Ciao Massimo. Mi hai fatto fare grandi risate quando hai raccontato la tua vita da partigiano e poi subito dopo la Liberazione quella a Bologna dove avevi iniziato a fare il giornalista e ad inventarti situazioni – come definirle? – spassose. Sicuramente controcorrente, inventive e straordinarie.
La retorica non era certo il tuo forte. Il tuo forte era a novant’anni tirare calci negli stinchi a quei giovani idioti col passamontagna che una volta a via Cavour si erra presentati a una manifestazione per creare guai inutili.
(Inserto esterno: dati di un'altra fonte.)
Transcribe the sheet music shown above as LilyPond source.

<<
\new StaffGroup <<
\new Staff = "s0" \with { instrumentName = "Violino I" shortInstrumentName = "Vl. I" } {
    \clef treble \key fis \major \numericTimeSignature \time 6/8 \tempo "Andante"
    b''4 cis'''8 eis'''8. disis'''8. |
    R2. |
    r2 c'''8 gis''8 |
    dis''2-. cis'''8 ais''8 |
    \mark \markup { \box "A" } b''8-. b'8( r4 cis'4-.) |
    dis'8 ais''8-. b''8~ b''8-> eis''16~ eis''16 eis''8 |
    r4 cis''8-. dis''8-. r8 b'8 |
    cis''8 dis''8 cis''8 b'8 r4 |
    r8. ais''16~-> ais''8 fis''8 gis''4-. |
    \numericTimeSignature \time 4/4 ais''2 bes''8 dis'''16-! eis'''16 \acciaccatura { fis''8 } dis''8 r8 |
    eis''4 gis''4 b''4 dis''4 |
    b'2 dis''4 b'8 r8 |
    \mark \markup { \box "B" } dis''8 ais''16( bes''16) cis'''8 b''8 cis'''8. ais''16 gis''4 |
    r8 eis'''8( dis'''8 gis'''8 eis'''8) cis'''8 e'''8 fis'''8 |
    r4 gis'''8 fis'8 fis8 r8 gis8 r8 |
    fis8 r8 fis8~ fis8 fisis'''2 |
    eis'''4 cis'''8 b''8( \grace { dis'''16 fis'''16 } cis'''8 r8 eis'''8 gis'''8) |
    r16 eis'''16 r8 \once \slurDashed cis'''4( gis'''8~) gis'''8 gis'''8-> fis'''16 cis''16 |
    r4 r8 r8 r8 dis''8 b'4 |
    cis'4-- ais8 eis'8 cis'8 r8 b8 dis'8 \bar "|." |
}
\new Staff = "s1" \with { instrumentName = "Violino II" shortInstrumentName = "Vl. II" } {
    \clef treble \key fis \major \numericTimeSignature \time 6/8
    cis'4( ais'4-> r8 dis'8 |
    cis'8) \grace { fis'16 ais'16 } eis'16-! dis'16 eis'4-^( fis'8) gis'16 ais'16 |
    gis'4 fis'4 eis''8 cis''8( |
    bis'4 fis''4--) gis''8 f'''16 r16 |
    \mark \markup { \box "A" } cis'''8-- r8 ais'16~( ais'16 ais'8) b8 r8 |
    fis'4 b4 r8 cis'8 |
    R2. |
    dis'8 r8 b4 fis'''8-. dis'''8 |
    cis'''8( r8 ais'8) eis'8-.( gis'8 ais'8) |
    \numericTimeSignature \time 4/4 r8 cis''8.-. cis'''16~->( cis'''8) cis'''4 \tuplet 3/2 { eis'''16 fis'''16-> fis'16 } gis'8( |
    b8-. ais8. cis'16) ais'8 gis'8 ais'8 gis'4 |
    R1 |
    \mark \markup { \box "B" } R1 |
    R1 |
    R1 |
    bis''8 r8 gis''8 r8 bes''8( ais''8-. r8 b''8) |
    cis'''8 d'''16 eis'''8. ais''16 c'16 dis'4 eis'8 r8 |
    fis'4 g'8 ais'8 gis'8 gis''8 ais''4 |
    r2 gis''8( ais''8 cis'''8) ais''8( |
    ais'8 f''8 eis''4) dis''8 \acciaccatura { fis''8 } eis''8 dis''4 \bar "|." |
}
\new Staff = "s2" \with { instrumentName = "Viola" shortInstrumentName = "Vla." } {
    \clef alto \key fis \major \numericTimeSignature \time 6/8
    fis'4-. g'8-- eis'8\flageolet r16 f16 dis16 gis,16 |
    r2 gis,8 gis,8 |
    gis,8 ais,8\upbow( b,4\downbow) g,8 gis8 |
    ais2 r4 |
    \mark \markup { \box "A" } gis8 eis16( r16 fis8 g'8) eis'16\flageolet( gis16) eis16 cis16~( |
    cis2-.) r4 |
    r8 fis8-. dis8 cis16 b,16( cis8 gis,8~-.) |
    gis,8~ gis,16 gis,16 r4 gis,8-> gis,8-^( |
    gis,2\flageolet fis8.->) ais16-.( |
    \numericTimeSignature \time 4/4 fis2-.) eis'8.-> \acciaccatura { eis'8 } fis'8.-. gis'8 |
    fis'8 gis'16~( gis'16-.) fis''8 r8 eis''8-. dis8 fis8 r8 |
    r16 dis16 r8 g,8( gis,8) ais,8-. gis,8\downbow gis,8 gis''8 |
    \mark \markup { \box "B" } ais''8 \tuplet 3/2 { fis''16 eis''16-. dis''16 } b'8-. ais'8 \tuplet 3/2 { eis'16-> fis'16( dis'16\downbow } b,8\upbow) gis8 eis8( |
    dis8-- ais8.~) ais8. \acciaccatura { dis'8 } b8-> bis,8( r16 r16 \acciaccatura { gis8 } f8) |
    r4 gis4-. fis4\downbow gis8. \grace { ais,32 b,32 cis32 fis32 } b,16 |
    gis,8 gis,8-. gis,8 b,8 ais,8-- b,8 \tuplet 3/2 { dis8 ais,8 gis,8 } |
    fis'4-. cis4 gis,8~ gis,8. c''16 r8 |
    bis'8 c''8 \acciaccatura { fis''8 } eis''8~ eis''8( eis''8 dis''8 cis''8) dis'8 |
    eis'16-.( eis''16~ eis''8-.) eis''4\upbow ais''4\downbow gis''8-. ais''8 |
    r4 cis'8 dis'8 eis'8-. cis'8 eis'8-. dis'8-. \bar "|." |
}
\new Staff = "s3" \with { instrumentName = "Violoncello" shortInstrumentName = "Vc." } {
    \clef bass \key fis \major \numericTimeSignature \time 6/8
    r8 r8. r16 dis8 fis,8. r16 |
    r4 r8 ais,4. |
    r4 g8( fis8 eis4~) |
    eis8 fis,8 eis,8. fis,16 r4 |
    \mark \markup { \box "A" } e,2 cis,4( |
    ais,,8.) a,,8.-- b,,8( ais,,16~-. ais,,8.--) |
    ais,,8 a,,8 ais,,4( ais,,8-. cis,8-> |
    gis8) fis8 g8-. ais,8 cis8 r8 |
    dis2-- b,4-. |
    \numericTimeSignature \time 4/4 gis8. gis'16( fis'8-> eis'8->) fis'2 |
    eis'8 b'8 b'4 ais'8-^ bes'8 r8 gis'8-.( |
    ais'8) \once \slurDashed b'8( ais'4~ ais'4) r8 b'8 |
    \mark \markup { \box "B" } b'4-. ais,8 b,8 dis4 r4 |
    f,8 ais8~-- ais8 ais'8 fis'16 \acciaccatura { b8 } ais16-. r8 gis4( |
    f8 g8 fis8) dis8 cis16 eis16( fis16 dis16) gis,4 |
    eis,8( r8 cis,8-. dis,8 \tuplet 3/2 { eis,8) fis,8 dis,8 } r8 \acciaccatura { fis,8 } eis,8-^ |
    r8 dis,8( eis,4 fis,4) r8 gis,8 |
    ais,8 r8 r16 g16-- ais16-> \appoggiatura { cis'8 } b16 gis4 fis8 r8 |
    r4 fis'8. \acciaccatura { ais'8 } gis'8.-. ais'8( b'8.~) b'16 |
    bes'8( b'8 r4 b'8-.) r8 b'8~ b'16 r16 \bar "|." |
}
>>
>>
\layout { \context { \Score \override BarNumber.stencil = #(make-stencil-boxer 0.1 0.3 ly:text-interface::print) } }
Sorridevi del candelotto fumogeno che aveva sfiorato i tuoi capelli bianchi sul palco del 25 aprile del 2010 quando altri intransigenti avevano protestato mirando anche alla tua testa per il palco a Porta San Paolo a Roma che ospitava anche Renata Polverini, governatrice in quel momento del Lazio.
La tua Resistenza era poco imbalsamata, la liberazione di Torino da te poi realizzata col corteo di partigiani dentro Torino il 24 aprile del ’45 era stata preceduta da tutta una serie di titubanze e incertezze che piovevano dal Cln centrale.
Per fortuna alla vigilia dell’ingresso in armi avevate trovato delle divise da alpini…
Poi era venuto il dopoguerra e Bologna. Lì, cattolico e cristiano, avevi frequentato spiritacci come Lamberto Sechi – non ancora direttore di giornali e settimanali -, Enzo Biagi, Indro Montanelli.
Straordinario il piano poco noto che avevate elaborato per eleggere il primo Presidente, fu Einaudi. Voi avevate come candidato invece Calamandrei. Volevate proporlo con un gesto eclatante, occupando vestiti da garibaldini la Repubblica di San Marino.
Ne parlavate un po’ troppo ad alta voce nei caffè di Bologna, così il vostro piano fallì: a una curva c’erano i carabinieri ad aspettarvi.
Poi sei tu che hai fatto quel gesto “lavoratori…” che Fellini poi ha immortalato nei “Vitelloni”: hai fatto il gesto dell’ombrello, come si dice, quasi in unraptus giocoso, un giorno passando per un paese emiliano con un piccolo autobus che avevate preso per andare in comitiva in Emilia ad inaugurare una sala giochi aperta da un amico, eravate passati per quella piazza di paese dove c’era un comizio comunista, tu ti sporgesti dal finestrino e facesti il gesto dell’ombrello…
Poi avevi creato il primo telegiornale della Rai, ti rammaricavi perché la vulgata dava solo il padre di Walter Veltroni. Avevano cercato di farti fuori col centrodestra di Tambroni, c’eri rientrato grazie all’intervento di AldoB Moro.
Poi i ricordi sono tanti.
Ti facevano orrore i nuovi nazisti e i cosiddetti fascisti del terzo millennio. Che miserie…
Ti chiamavano Comandante Max. Ma anche Massimo era un nome che si faceva sentire ancora alto. Un giorno mi hai recapitato perfino una tessera di socio onorario dell’Anpi. Per tutto quello che scrivi, mi dicesti di fronte alle mie piccole rimostranze. Ce l’ho da qualche parte, devo ritrovarla, è un ricordo che mi resta di te. Ciao Massimo
Ps: ho avvertito anche Bacan Franco Berlanda, te lo ricordi vero, in quella foto di Torino liberata svetta perché erail più alto di tutti. Ho chiamato sua figlia, lui dormiva, glielo dirà. Consideralo avvertito.